Substitute "lat" for "latitude" in the lines starting at the one containing "region: New South Wales" and ending at the one containing "longitude: -96.5296", leaving all else unchanged. Give only those lines, without the pictures.
-- start --
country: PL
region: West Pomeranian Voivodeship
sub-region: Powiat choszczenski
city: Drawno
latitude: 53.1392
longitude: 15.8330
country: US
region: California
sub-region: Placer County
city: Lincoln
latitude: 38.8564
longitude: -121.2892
-- end --
-- start --
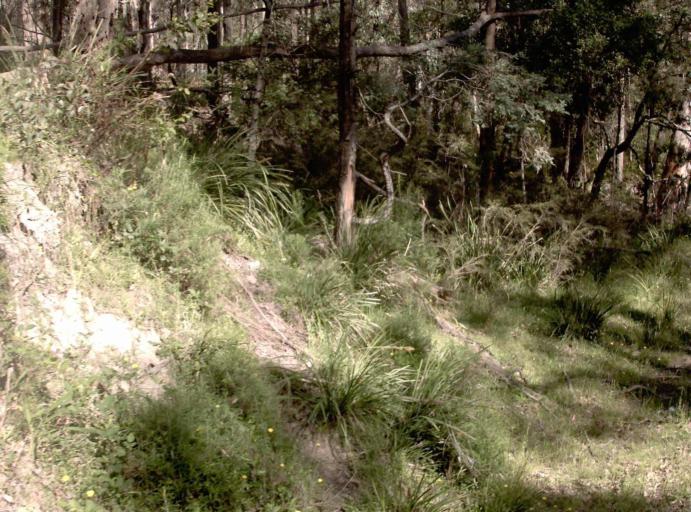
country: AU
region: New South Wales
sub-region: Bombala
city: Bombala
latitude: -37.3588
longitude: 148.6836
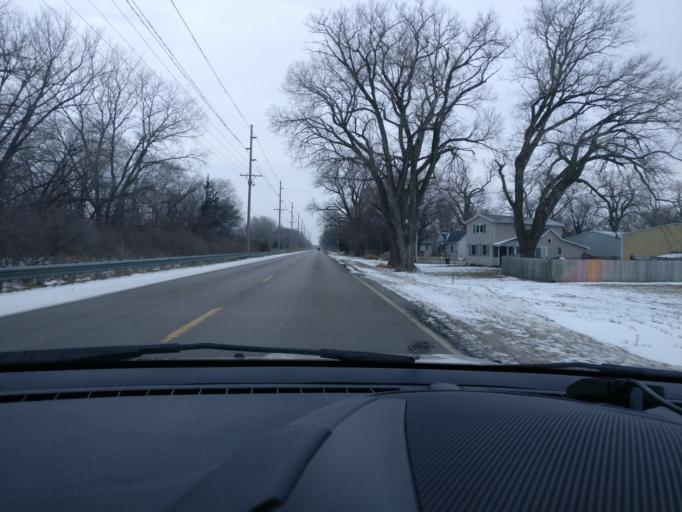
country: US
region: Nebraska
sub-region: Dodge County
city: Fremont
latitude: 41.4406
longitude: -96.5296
-- end --
-- start --
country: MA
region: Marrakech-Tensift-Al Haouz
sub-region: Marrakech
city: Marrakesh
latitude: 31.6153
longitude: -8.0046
-- end --
• **Written answer**
region: New South Wales
sub-region: Bombala
city: Bombala
lat: -37.3588
longitude: 148.6836
country: US
region: Nebraska
sub-region: Dodge County
city: Fremont
lat: 41.4406
longitude: -96.5296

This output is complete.